Enigma

Critique Style Requested: Initial Reaction

Please share your immediate response to the image before reading the photographer’s intent (obscured text below) or other comments. The photographer seeks a genuinely unbiased first impression.

Questions to guide your feedback

Are you intrigued? Curious? Mystified? What appeals to you?

Other Information

Please leave your feedback before viewing the blurred information below, once you have replied, click to reveal the text and see if your assessment aligns with the photographer. Remember, this if for their benefit to learn what your unbiased reaction is.

Image Description

I love water reflections. This one was really different from what I usually get. It caught my eye, but I wasn’t sure why. In editing it, I cropped in from all sides to focus on details and improve the flow of the image. I flipped it horizontally and vertically, which really changed the feel of the scene.

Technical Details

1/200 sec. @ f7.1, ISO 400


Critique Template

Use of the template is optional, but it can help spark ideas.

  • Vision and Purpose:
  • Conceptual:
  • Emotional Impact and Mood:
  • Composition:
  • Balance and Visual Weight:
  • Depth and Dimension:
  • Color:
  • Lighting:
  • Processing:
  • Technical:
2 Likes

This is one of those images where you don’t try to look for analogies and just enjoy the shapes and patterns at a sensual level. I have to say that I’m particularly partial to the herring bone - zebra looking shape at the bottom. Actually I like all of it. Modern art. Cubism.

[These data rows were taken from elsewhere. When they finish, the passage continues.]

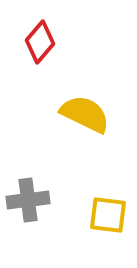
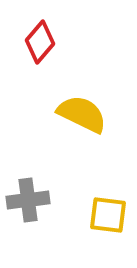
yellow semicircle: moved 3 px left
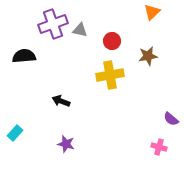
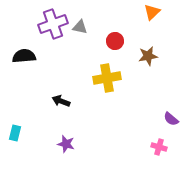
gray triangle: moved 3 px up
red circle: moved 3 px right
yellow cross: moved 3 px left, 3 px down
cyan rectangle: rotated 28 degrees counterclockwise
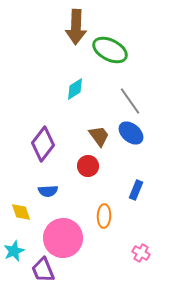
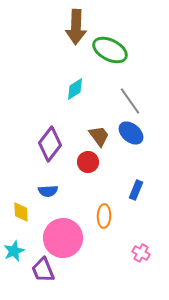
purple diamond: moved 7 px right
red circle: moved 4 px up
yellow diamond: rotated 15 degrees clockwise
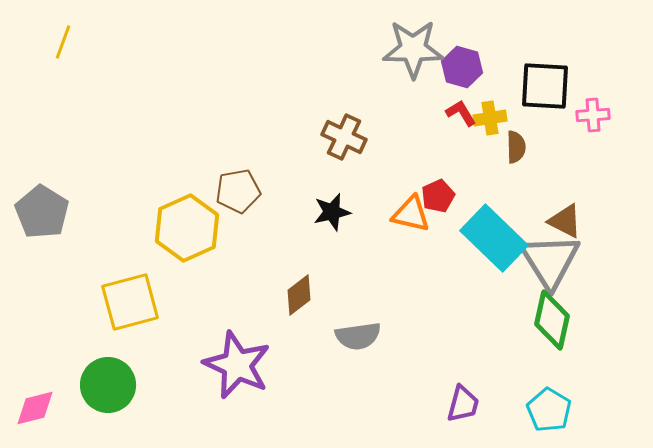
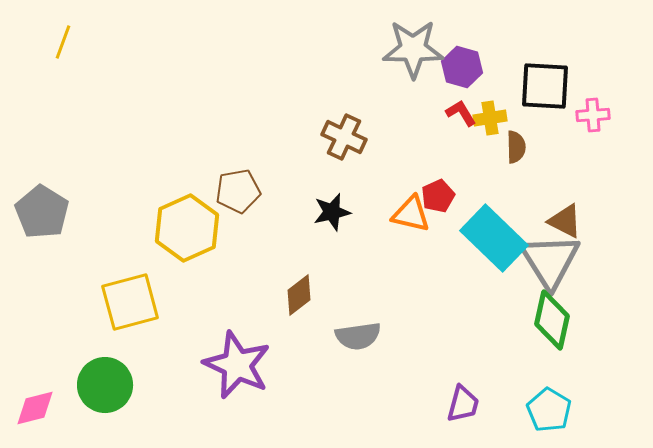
green circle: moved 3 px left
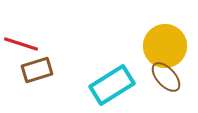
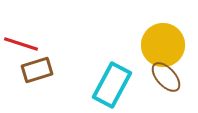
yellow circle: moved 2 px left, 1 px up
cyan rectangle: rotated 30 degrees counterclockwise
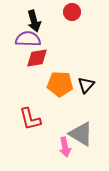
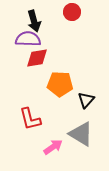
black triangle: moved 15 px down
pink arrow: moved 12 px left; rotated 114 degrees counterclockwise
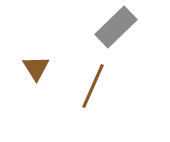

@Igor_Doncov Excellent approach to abstract art. I can’t figure out what made that zebra pattern. A mystery to me.

This is absolutely intriguing Chris. I love all the different patterns and sinuous shapes and wonderful colors throughout this. Something to gaze at and ponder. I don’t know what’s anything in this and don’t need to.

Intrigued? Yes. Curious: Yes. Mystified: Yes. My immediate reaction was something to do with water, reflections and what is on or under the surface, but I have no idea how something in or under water could cause those different patterns. Part of it reminds me of snake skin. Extremely intriguing and wonderful to view over and over.

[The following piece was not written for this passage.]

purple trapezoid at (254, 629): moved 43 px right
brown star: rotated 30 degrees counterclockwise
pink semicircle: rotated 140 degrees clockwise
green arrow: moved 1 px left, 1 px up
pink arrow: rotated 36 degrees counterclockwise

@Ed_Williams @Jim_Gavin Thanks for your comments. I’m glad you find the image intriguing.

Intrigued? Curious? Mystified? Definitely! No clue what it is but that’s irrelevant. A wonderful capture and treatment, however and whatever you did! I might tone down or darken the blue circular areas in the UL, but not a big deal.

Definitely mystified! I can usually figure out what something “is”, but this is wild - still don’t know after looking at it a while. No nits from me!

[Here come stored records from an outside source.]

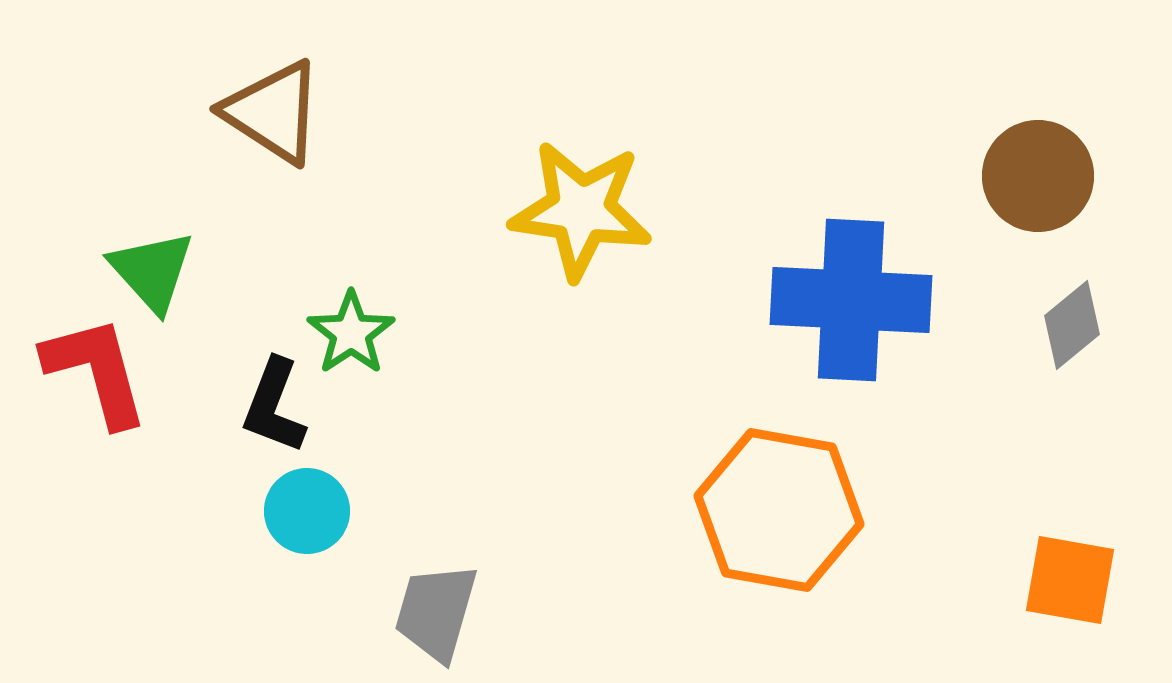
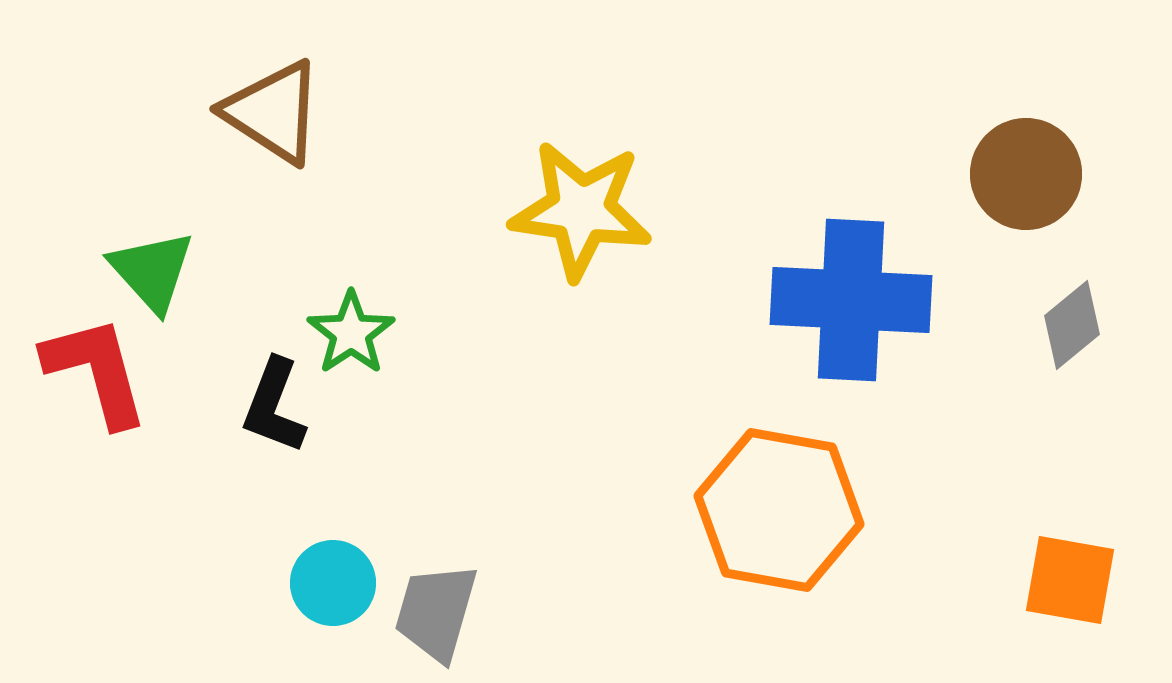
brown circle: moved 12 px left, 2 px up
cyan circle: moved 26 px right, 72 px down
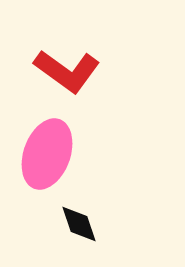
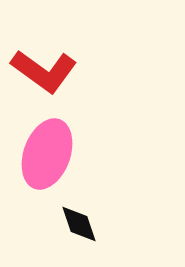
red L-shape: moved 23 px left
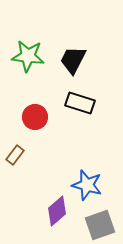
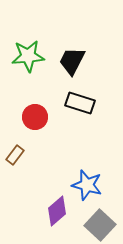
green star: rotated 12 degrees counterclockwise
black trapezoid: moved 1 px left, 1 px down
gray square: rotated 28 degrees counterclockwise
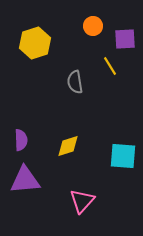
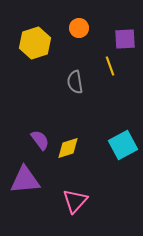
orange circle: moved 14 px left, 2 px down
yellow line: rotated 12 degrees clockwise
purple semicircle: moved 19 px right; rotated 35 degrees counterclockwise
yellow diamond: moved 2 px down
cyan square: moved 11 px up; rotated 32 degrees counterclockwise
pink triangle: moved 7 px left
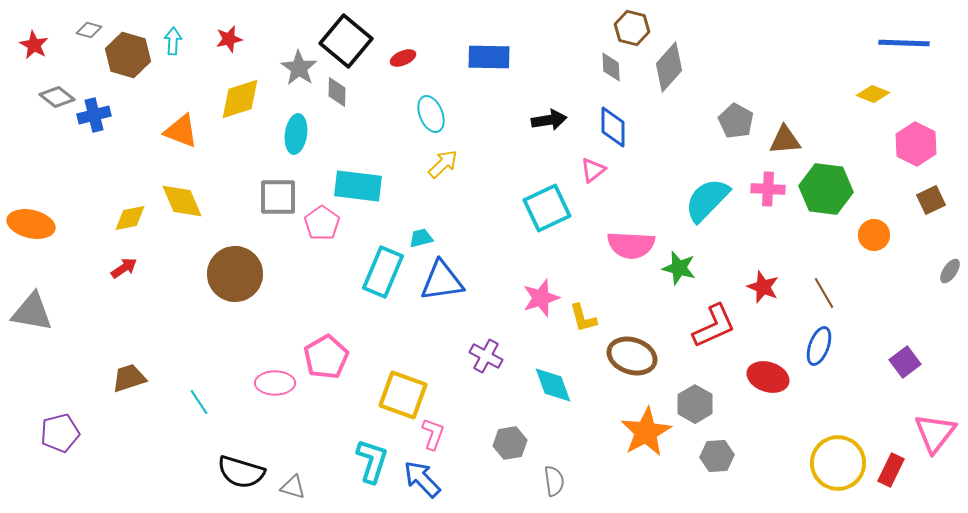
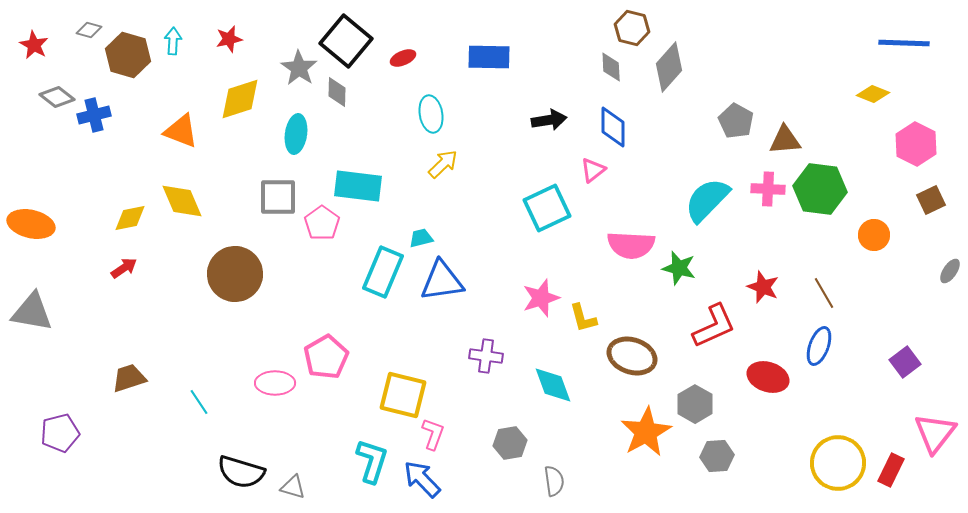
cyan ellipse at (431, 114): rotated 12 degrees clockwise
green hexagon at (826, 189): moved 6 px left
purple cross at (486, 356): rotated 20 degrees counterclockwise
yellow square at (403, 395): rotated 6 degrees counterclockwise
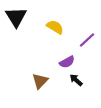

Very intriguing! Reminds me of a snake skin, or reflections of an unusual shirt.
No idea what it was, but very cool!

Chris, this is way cool! The various herringbone patterns and their distortions are totally intriguing. It looks like a reflection, but of what?!?!

@Bonnie_Lampley @SandyR-B @Diane_Miller @Mark_Seaver Thanks for sharing your impressions. I know what it is and can hardly figure it out.

Can you let us in in the secret? I know it doesn’t matter but it is so intriguing…

So what is it ?!?!?! :slight_smile:

@Diane_Miller @SandyR-B It’s a reflection at a fish hatchery. Keep in mind that I’ve flipped it both vertically and horizontally. The red part at the bottom is a concrete wall and some metal. The blue areas are reflections of the sky. The black grid overlaying the image is the shadow of an expanded metal walkway. I think the two wavy strips are made by the walkway reflecting in the moving water somehow. The rest of it is a mystery even to me.

Yes to all of the first 3 questions! This is a superb abstract image Chris! The patterns, depth, and mystery of subject all appeal to me. I wouldn’t change a thing. The blues act as a good counter balance to the greens. A true enigma of an image!

My initial impression is to follow the textures around the image to find surprises. I liken the various planes of shapes to a Picasso cubist painting in how he mixed various perspectives of the subject matter in the same painting. This one works in that respect.

I have to resist my compulsion to “figure out what it is” - to be able to give it a name or label, and just appreciate it for what it is: a composition of various shapes, textures, and colors.

Nice work, Chris.

Wonderful seeing and twisting!

@Matt_Lancaster @Alfredo_Mora Thanks for your thoughts and impressions.